### WORK ORDER
In the article on the Carson Smith Special Needs Scholarship, to what date did the state school board move the application deadline?

### TEXT PROVIDED
——
The state school board, meeting Thursday in Cedar City, allayed fears some parents raised in June that the $2.4 million the Legislature allotted for the Carson Smith Special Needs Scholarship program would not be sufficient to cover all eligible students.
As of July 12, the state had received 125 applications, Associate State Superintendent Ray Timothy said.
"Even if all those students qualified for the maximum, which we know they do not, we'd still have $1.7 million," he said "If every student who applied qualified for the maximum, we could serve 460 students."
The board extended the scholarship application deadline, which had been July 1, to July 22.
Depending on the severity of a child's needs, the annual Carson Smith tuition scholarships will range from $3,450 to $5,700.
The program is for children with mental retardation; traumatic brain injury; autism; specific learning disabilities; serious emotional disturbance; or hearing, speech, language, visual, orthopedic or other health impairment.
To be eligible for the scholarship, public school students must have been attending a public school during the 2004-05 academic year and have an individualized education plan. Private school students are eligible if they attended a school that provided services for special-needs students.
——
### DATA EXTRACTS
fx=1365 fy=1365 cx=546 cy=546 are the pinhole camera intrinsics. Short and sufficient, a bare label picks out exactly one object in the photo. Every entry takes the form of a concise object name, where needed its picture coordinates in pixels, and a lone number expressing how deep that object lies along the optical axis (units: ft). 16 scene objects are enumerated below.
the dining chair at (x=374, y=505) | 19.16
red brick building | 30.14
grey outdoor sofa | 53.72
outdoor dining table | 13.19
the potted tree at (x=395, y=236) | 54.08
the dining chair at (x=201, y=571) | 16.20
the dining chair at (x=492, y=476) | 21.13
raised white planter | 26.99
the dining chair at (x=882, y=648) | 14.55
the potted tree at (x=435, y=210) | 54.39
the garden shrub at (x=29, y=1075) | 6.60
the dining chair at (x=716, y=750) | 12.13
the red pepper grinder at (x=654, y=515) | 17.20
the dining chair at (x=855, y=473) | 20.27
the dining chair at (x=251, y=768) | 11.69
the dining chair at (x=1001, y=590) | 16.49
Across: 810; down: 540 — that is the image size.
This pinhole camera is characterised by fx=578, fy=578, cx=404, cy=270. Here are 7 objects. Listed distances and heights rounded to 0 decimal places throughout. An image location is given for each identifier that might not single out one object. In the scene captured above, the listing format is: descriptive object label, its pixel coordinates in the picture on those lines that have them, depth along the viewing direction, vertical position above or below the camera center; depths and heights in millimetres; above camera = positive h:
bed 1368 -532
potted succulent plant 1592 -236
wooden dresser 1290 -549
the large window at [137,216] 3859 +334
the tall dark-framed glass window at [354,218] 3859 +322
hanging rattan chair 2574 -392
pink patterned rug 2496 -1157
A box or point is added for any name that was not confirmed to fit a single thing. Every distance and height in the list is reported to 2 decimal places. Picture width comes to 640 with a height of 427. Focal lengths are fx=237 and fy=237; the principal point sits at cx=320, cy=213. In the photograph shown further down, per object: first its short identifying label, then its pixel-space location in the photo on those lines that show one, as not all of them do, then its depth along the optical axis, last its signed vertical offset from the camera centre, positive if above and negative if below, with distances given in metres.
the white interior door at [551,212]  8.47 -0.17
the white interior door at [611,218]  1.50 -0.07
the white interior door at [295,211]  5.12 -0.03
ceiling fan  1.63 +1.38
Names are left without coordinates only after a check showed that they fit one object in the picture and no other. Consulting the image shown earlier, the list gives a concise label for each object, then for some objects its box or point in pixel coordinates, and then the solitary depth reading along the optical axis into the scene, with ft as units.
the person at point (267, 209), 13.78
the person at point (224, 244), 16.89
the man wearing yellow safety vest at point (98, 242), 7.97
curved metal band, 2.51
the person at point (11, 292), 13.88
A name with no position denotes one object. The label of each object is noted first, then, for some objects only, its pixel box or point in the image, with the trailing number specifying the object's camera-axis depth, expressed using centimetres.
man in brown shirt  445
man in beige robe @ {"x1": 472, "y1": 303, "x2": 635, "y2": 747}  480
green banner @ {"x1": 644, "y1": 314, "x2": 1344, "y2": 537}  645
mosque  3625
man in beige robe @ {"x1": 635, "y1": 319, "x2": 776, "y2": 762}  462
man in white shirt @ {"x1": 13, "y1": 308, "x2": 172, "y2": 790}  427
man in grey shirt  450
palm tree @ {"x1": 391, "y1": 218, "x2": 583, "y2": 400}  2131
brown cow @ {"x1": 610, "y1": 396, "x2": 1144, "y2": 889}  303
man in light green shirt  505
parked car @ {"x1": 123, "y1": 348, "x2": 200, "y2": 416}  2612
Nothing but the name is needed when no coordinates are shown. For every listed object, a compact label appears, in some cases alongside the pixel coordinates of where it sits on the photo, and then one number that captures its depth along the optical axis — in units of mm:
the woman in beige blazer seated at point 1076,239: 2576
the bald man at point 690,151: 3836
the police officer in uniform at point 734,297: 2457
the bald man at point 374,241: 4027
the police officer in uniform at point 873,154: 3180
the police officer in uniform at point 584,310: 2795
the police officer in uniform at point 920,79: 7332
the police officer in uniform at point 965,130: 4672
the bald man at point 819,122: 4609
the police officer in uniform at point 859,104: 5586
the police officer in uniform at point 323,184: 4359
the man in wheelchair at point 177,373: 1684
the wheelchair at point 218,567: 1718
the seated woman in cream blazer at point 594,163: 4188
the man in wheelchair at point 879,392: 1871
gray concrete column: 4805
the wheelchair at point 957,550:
——
### ANSWER BOX
July 22